The Four Noble Truths




The Four Noble Truths form the basis of Buddhist teaching and are considered to be  part of the first discourse given by the Buddha after his enlightenment. 

The four Noble Truths are:

1. There is suffering, stress, painfulness, or mental dis-ease  (Dukkha in Pali)

2. The cause of Dukkha is craving

3. There is a solution or cure for this problem - the cessation of Dukkha

4. The cure is a practical path described as the Noble Eightfold Path

The Noble Eightfold Path and its three divisions are:

Wisdom 
                    Right View
                    Right Aspiration (or Intention or Thought) 

             
Virtue 
                    Right Speech 
                    Right Action 
                    Right Livelihood
 

Meditation 
                   Right Effort
                   Right Mindfulness 
                   Right Concentration


Do Not Believe The Four Noble Truths!

Buddhist teachings are not meant to be believed in as dogma. They are meant to be reflected upon against our own experience, here and now. They are practical teachings. The more we treat them as abstract dogma, the less useful they become. Over the 200 or so years that western cultures have been aware of Buddhist teachings, one problem has been to translate from the ancient Pali language in which the teachings were recorded, into  English and other modern languages. The pali word - 'dukkha' - is a well-known problem. No single English word equates to it. 'Suffering ' has been commonly used as the English equivalent. And so then we get a dogmatic translation of the first noble truth as 'all is suffering'. We perhaps read or hear people saying that the Buddha taught that everything is suffering and what a negative and pessimistic religion Buddhism is.  Of course for the vast majority of us, all is not suffering.  If we are fortunate, we may often experience times when we are not suffering or we have happiness in our lives.

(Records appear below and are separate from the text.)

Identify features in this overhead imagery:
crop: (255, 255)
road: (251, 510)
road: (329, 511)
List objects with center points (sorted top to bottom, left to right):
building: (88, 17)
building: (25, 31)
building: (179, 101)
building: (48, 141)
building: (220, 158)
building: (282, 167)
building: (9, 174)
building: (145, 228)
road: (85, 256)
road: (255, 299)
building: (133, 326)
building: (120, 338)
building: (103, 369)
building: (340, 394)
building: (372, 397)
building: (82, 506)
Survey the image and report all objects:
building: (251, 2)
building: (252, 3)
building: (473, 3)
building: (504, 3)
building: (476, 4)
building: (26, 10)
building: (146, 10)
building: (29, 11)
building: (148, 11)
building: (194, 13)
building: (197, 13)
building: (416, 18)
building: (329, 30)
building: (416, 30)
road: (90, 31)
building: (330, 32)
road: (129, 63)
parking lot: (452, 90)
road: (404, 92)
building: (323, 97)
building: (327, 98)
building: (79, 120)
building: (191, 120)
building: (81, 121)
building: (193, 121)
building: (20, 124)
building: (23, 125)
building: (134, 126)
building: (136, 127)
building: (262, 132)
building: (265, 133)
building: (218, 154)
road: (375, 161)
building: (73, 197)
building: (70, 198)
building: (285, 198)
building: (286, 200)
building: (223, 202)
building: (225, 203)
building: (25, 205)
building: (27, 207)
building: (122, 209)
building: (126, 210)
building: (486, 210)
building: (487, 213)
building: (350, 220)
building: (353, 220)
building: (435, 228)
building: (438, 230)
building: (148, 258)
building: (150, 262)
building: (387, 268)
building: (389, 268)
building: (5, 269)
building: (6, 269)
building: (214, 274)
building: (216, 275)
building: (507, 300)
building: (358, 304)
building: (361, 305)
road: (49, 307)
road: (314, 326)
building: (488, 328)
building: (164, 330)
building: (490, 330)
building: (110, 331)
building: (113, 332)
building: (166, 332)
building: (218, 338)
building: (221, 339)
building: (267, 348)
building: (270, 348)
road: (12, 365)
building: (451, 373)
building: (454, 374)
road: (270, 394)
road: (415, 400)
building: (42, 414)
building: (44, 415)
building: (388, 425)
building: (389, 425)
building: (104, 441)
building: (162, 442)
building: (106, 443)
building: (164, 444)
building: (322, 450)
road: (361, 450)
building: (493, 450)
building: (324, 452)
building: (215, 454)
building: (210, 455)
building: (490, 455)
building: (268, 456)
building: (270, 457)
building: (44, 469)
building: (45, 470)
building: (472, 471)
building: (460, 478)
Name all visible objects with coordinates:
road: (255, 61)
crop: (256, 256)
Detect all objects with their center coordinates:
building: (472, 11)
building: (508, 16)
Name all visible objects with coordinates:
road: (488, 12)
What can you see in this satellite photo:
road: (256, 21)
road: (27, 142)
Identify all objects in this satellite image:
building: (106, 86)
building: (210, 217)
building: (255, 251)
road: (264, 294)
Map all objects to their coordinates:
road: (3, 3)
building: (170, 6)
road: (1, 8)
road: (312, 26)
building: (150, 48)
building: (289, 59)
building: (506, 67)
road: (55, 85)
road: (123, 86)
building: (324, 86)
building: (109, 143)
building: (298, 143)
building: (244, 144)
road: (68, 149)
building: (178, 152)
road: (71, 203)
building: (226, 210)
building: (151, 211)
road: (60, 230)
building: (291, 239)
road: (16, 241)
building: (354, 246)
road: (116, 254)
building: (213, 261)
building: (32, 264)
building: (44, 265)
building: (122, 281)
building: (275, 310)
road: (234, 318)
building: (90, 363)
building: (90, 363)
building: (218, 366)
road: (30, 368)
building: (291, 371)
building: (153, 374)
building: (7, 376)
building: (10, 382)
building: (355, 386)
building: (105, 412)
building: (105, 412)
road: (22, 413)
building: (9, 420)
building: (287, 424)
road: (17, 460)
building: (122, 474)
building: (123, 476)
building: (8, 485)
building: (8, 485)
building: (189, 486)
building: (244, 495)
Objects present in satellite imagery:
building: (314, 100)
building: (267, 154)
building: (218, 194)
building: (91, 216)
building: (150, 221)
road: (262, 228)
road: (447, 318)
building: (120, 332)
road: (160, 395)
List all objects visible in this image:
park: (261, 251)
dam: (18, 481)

This is where the use of 'suffering' as a translation for dukkha is too narrow, for dukkha means the frustration arising from blindly attaching to inherently unstable, undependable, imperfect conditions. So even a happy time can fool us into believing it will last and lead to anguish and frustration when the happy conditions change.

If we phrase the first noble truth as  - There is suffering  - then this is a statement which encourages us to reflect and examine our experience. We can also explore craving and gain an understanding of what this means and the good news that dukkha has an end. The Noble Eightfold Path then provides practical methods - or a virtuous circle - which leads us to the end of suffering here and now.

So the truth is that Buddhism provides a practical set of teachings based upon the positive premise that we can do something about dukkha - craving, anguish, and suffering - here and now. The Buddhist path could rightly be described as the serious pursuit of true happiness for ourselves and others.